O post de hoje mostra dois mapas da região central e adjacências do Rio, ambos com um hiato entre sí de no máximo 20 anos, onde podemos não só ver as mudanças no urbanismo da cidade, alteração do litoral como também o abandono de planos urbanísticos e tecidos urbanos hoje desaparecidos por outros planos

Nosso primeiro mapa tem em seu cabeçário a identificação de ter sido impresso em 1932, mas possivelmente se baseia em plantas um pouco mais antigas.

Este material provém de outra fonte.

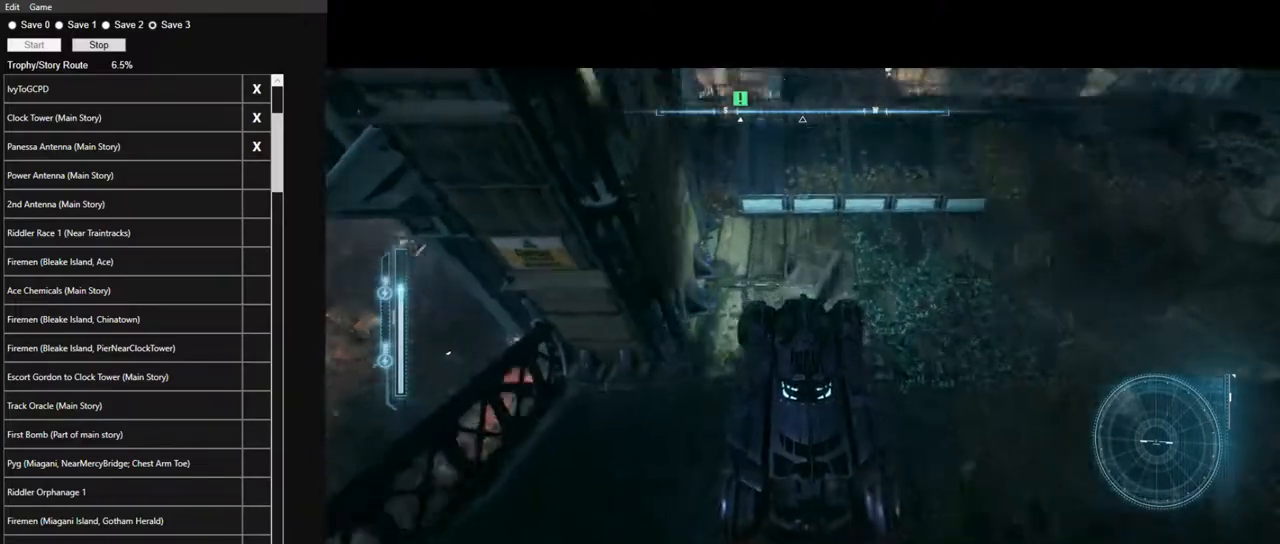
{"keys": ["w"], "mouse": [], "events": [[150, "d", "down"], [233, "d", "up"], [333, "d", "down"], [417, "d", "up"]]}
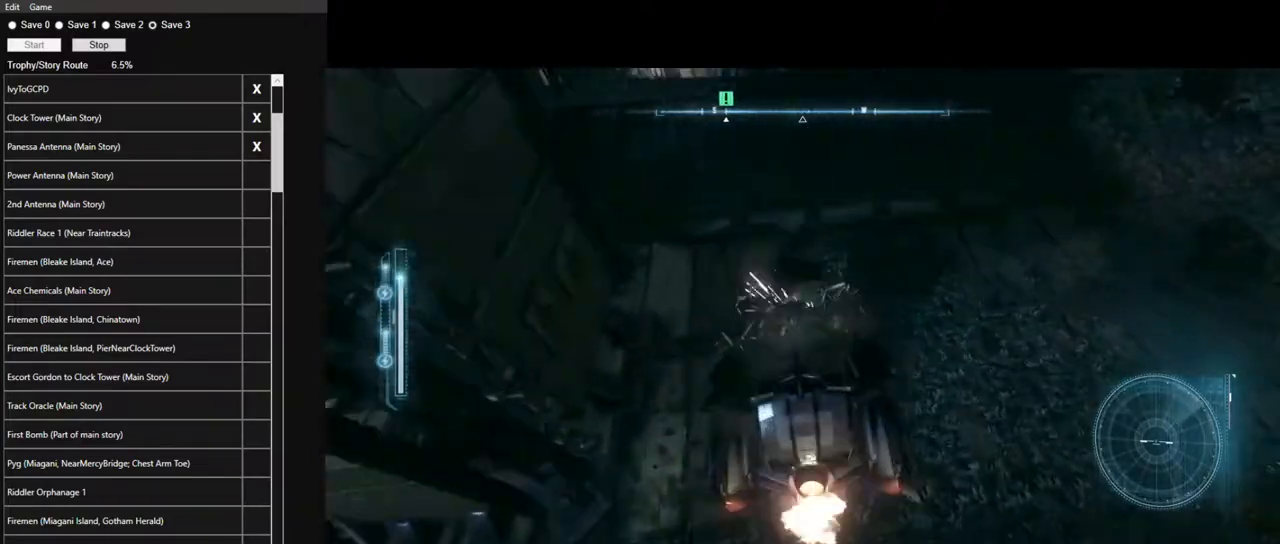
{"keys": ["w"], "mouse": [], "events": []}
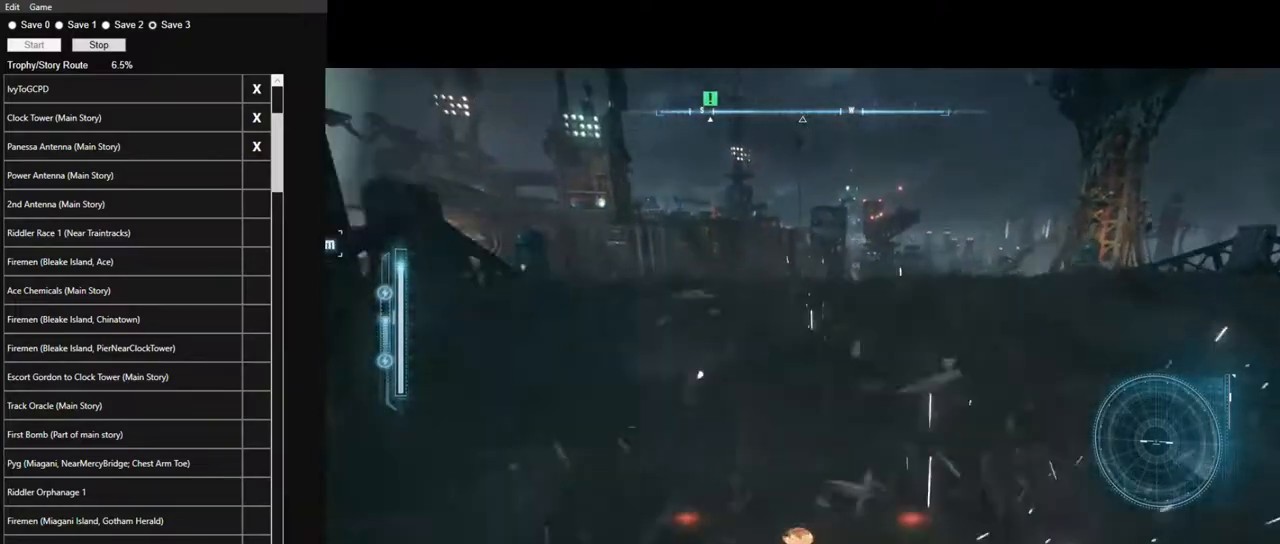
{"keys": ["w"], "mouse": [], "events": [[33, "a", "down"], [267, "a", "up"]]}
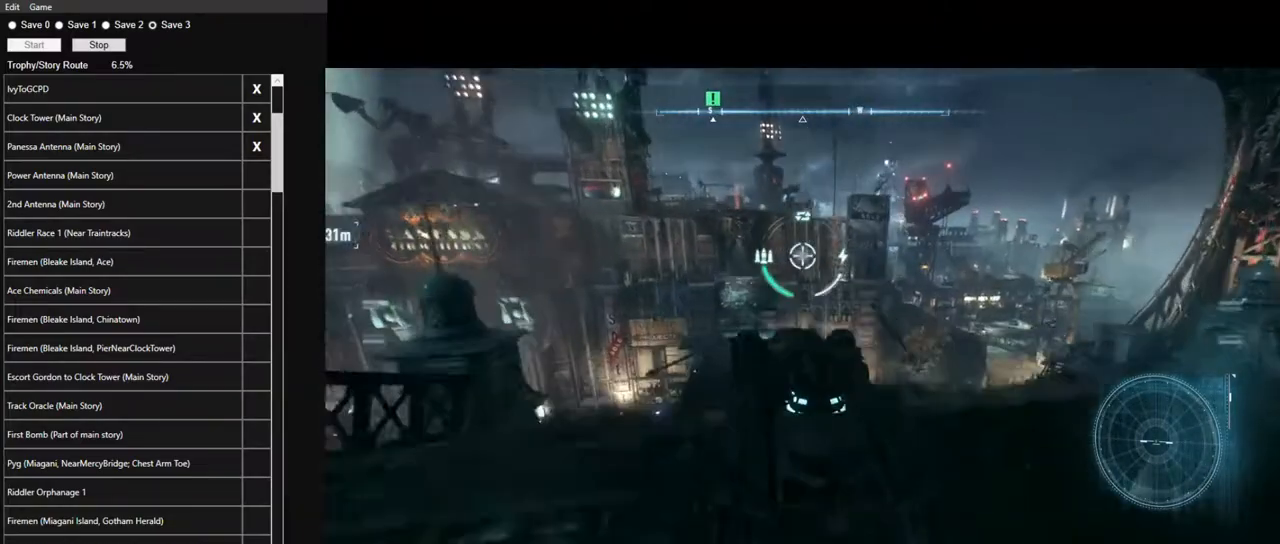
{"keys": ["w"], "mouse": [], "events": []}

Ao darmos o zoon na imagem ( obrigatoriamente recomendável) podemos ver não só a região onde hoje passa da Av. Pres. Vargas intacta como também uma fantástica panorâmica de todo o arruamento planejado no Plano Agache para a área do Castelo.  Há algumas curiosidades como a sobreposição de parte do velho Bairro da Misericórdia que ainda teimava em se sobressair sobre as largas avenidas da Porta de Entrada do Brasil e sede da máquina administrativa como assim propunha o plano. Vemos alguns detalhes interessantes como o trecho em frente da Santa Casa renomeado para a Av. Pres. Wilson, nome este dado a posteriore para a via vizinha ainda chamada de Av. das Nações ( http://www.rioquepassou.com.br/2008/07/17/mapa-da-exposicao-de-1922-2/ ), a grande Praça Monumental e várias vias que desapareceram quando da não execução da Esplanada como ela fora projetada.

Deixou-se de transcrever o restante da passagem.